My favorite scripture. I used to have a quiet time every day where I would read scripture and pray. [I miss the days when God was more of a focus in my life. But that's another story....]  This has always been a favorite of mine. One that I go back to when I feel especially at my wits end. When I'm dumb enough to try to navigate this world on my own and fail miserably, I inevitabley return to this scripture for some balance. The key words for me are "with thanksgiving."  (A thankful heart goes a long way in this world.)  These simple words are so easy to say and yet challenging to put into practice.

This week has been especially challenging for me. I finally had to admit that I have been circling the proverbial black hole and was rapidly descending to the bottom. Depression is ugly. Dark, isolating and scary. It feeds me lies and alters my view of people and myself. I was crying all the time and had even entertained the thought of why people cut themselves. I knew better. I had the wherewithall to know something was wrong. But I understand it. I understand the desire to to mask emotional pain with physical pain. My bottom came when I had my wallet stolen at a local store and reacted as though someone had died. Completely inconsolable.

So, off to the Doctor. I had to do something. Another challenge. And until some magic happens I try to hold onto my favorite scripture. Maybe I could get a tatoo? :)   I want peace of mind. I want to be rid of anxiety. I want my heart guarded so I do not believe the horrible lies that depressions feeds me.  And if I could ever be so righteous to think about what is right, pure, lovely, admirable....well, now that would just take a miracle! :)  For now I will focus on being thankful.

 
* I have a husband who loves me unconditionally
* a roof over my head
* a car
* family who are precious to me
* friends who care deeply about me and vice versa
* a job
 
guess I could go on and on.

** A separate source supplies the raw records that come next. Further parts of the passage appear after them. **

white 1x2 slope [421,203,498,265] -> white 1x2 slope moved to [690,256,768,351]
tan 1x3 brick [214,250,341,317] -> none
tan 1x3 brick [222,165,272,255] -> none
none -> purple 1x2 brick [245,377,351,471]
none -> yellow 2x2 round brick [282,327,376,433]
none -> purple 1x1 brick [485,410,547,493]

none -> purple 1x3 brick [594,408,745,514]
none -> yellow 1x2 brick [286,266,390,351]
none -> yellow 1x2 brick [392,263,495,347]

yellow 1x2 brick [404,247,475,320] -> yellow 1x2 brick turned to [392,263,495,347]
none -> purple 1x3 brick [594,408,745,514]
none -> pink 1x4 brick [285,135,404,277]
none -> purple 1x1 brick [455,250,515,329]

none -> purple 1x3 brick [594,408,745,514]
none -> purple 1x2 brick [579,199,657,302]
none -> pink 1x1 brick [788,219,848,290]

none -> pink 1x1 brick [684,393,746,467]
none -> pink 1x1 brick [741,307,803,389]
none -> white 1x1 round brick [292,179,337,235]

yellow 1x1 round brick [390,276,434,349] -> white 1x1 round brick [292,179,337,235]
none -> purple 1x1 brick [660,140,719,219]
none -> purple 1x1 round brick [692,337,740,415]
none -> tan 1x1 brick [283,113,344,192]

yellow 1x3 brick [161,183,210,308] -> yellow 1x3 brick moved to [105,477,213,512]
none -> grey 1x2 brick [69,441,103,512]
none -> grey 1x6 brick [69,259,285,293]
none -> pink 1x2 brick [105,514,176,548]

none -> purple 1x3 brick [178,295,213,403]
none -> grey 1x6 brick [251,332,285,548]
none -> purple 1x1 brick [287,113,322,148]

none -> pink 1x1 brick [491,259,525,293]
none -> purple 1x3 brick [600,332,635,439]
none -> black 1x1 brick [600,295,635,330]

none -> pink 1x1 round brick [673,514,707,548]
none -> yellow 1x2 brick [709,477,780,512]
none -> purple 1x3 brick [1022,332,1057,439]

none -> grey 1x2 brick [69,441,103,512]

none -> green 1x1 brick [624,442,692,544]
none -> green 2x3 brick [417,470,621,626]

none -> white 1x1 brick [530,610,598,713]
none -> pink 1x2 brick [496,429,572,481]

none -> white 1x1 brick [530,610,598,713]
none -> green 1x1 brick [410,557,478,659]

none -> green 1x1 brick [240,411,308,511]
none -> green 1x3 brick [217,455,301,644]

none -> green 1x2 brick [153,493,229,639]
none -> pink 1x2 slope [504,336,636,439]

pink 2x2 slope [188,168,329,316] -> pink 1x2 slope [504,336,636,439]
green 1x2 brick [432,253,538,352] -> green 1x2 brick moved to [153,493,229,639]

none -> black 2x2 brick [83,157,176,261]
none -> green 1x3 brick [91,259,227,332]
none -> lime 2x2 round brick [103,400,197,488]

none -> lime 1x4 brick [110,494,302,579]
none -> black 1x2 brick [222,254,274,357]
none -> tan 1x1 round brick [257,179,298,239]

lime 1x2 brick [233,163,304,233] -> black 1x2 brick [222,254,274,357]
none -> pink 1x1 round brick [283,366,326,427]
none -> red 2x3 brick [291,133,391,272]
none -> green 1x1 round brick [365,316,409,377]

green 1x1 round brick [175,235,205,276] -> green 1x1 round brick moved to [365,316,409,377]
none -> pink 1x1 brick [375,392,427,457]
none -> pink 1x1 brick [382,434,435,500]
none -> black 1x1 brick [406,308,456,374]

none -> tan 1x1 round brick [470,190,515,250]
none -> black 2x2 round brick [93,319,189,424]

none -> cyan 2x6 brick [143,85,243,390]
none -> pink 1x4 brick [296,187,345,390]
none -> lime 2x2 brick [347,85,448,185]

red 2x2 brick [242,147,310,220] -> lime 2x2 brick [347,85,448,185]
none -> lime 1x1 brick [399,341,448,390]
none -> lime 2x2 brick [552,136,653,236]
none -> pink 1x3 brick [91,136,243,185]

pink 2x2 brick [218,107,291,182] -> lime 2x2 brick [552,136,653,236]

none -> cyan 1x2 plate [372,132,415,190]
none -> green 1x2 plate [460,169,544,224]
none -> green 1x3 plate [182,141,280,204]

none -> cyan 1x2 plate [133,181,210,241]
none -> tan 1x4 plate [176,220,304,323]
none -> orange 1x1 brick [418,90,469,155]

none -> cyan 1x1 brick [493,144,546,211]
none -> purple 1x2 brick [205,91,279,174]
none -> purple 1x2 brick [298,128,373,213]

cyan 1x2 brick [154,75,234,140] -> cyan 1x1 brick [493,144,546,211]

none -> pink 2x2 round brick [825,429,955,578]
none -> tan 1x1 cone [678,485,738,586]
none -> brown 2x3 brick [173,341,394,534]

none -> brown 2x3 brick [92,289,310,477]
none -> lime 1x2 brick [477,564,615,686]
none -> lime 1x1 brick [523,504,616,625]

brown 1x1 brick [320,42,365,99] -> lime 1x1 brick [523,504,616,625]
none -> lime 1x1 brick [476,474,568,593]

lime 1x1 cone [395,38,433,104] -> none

Bottom line is, I am thankful for so many things. I sure hope the black cloud lifts soon.
 
 
 
 
04 marzo

Power of words

 
 
An ex-boyfriend always told me I was too philosophical. I spent way too much time thinking. I laughed. Dear friends have told me the same. I shrug.  Sometimes when I find myself way deep inside me I hear their voices. Sometimes it's an accusation. Sometimes it's a joking observation. Sometimes I care. Sometimes I don't. But it is what it is. I am who I am. Do I need to change?
 
Words are very powerful. What we think is said in jest or just a flippant remark can stain a psyche and live with others forever. (or we find a therapist and try like hell to get those stains removed! ha)  The stain that will forever color who I am is "you're so moody. why do you think so much?".  Who would I be now if I had been given the tools early on to deal with the raging emotions that plagued me? If I had been given the message that it was ok to be different? If "fat" were not synonymous with "ugly"? If I knew I was a great kid despite it all? Would I now think I was a great woman? Would I see that my ponderings can be a gift? Maybe I would have channeled my feelings into a career of theatre...or music....or writing. Maybe I wouldn't always wonder if I'm good enough.
 
Instead, like an old house whose walls have been painted over and over and over, the effects of those words are deep. The layers are thick and permanent. I've scraped off a few...I've sought out help to rise above the threashold of suicide. [guess that sounds pretty harsh, huh??]  I don't pass off responsibility to someone else. I'm certainly not a victim ~ nobody ever intentionally tried to break me. I just ponder if it would have been different. Cuz I can't imagine scraping all these layers of paint off.
 
It's a shame we can't impress on young people that the majority isn't always right. It's not *wrong* to be different! Different does not equal loser! Just because someone says something about you doesn't make it true. If someone told me I had orange hair I would raise my eyebrows and say "whatever."  If someone is rude to me I wonder what it is about me that makes them not like me. Why isn't it about them ~ just like the orange hair? Hmmmm....if you had it to do over, what would you change?  Is it too late to change now?  Hmmmm, guess I think too much.